- Died: 673 BC
- Spouse: Duke Huan of Lu
- Issue: Duke Zhuang of Lu Shu Ya (叔牙) Ji You (季友)
- Father: Duke Xi of Qi

= Wen Jiang =

Wen Jiang (文姜; died 673 BC) was a princess of the State of Qi and duchess of the State of Lu during the Spring and Autumn period of ancient China. She was the daughter of Duke Xi of Qi and sister of Duke Xiang and Duke Huan of Qi. She was the main wife of Duke Huan of Lu and mother of Duke Zhuang of Lu. She is best known for having an incestuous relationship with her brother Duke Xiang, who had her husband murdered. Her clan name was Jiang (姜), her personal name is unknown, and Wen was her posthumous title.

==Marriage and childbirth==
In 709 BC, during the reign of her father, Duke Xi of Qi, Wen Jiang married Duke Huan of Lu, who had ascended the throne of the neighbouring state of Lu in 712 BC. Three years later, Wen Jiang gave birth to a boy. The boy had the same birthday as his father; therefore, he was given the name Tong, meaning "the same," and was made the Crown Prince of Lu.

==Murder of Duke Huan of Lu==
In 698 BC, Wen Jiang's father, Duke Xi of Qi, died and was succeeded by his son Duke Xiang of Qi. Before her marriage to Duke Huan of Lu, Wen Jiang and her older half-brother Duke Xiang had had an incestuous affair.

In 694 BC, Wen Jiang and her husband, Duke Huan, visited her home state of Qi, and Wen Jiang and Duke Xiang renewed their sexual liaison. When Duke Huan found out about their relationship, Duke Xiang ordered his half brother, Prince Pengsheng, to murder Duke Huan when he was drunk.

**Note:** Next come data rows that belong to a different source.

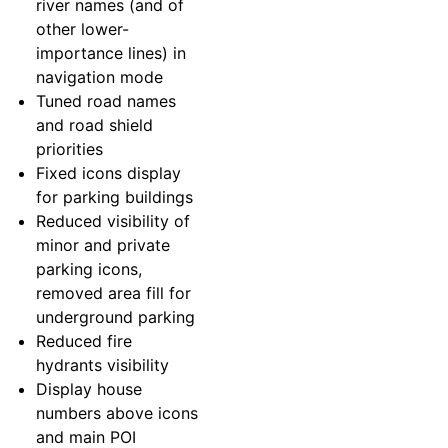
river names (and of
other lower-
importance lines) in
navigation mode
Tuned road names
and road shield
priorities
Fixed icons display
for parking buildings
Reduced visibility of
minor and private
parking icons,
removed area fill for
underground parking
Reduced fire
hydrants visibility
Display house
numbers above icons
and main POI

The people of Lu were incensed at Duke Xiang's crime, but could not do anything because Qi was a stronger state. To appease Lu, Duke Xiang had Pengsheng (:zh:公子彭生) executed as a scapegoat. Crown Prince Tong, the son of Wen Jiang and Duke Huan, subsequently succeeded his father as ruler of Lu, to be known as Duke Zhuang of Lu.

==Later life==
After the death of her husband, Wen Jiang stayed in Qi and continued the incestuous relationship with her brother, Duke Xiang. In 693 BC, Duke Xiang married a daughter of the king of Zhou, the nominal ruler of all China, but the Zhou princess died only a year later. In 686 BC Duke Xiang was murdered by his cousin Wuzhi, who usurped the Qi throne but was killed the following year. Prince Xiaobai, another brother of Wen Jiang, ascended the Qi throne, known as Duke Huan of Qi.

Wen Jiang died in the seventh month of 673 BC, during the 21st year of her son Duke Zhuang's reign.

==Other children==
Besides Duke Zhuang, Wen Jiang and Duke Huan had two other sons named Shu Ya and Ji You. Duke Huan also had an older son named Qingfu with a concubine. Qingfu, Shu Ya, and Ji You were founders of three powerful clans that later controlled the power of Lu. Together they are called the Three Huan for all being descendants of Duke Huan. Ji You's lineage, called Jisun or Ji, eventually formed the splinter state of Fei.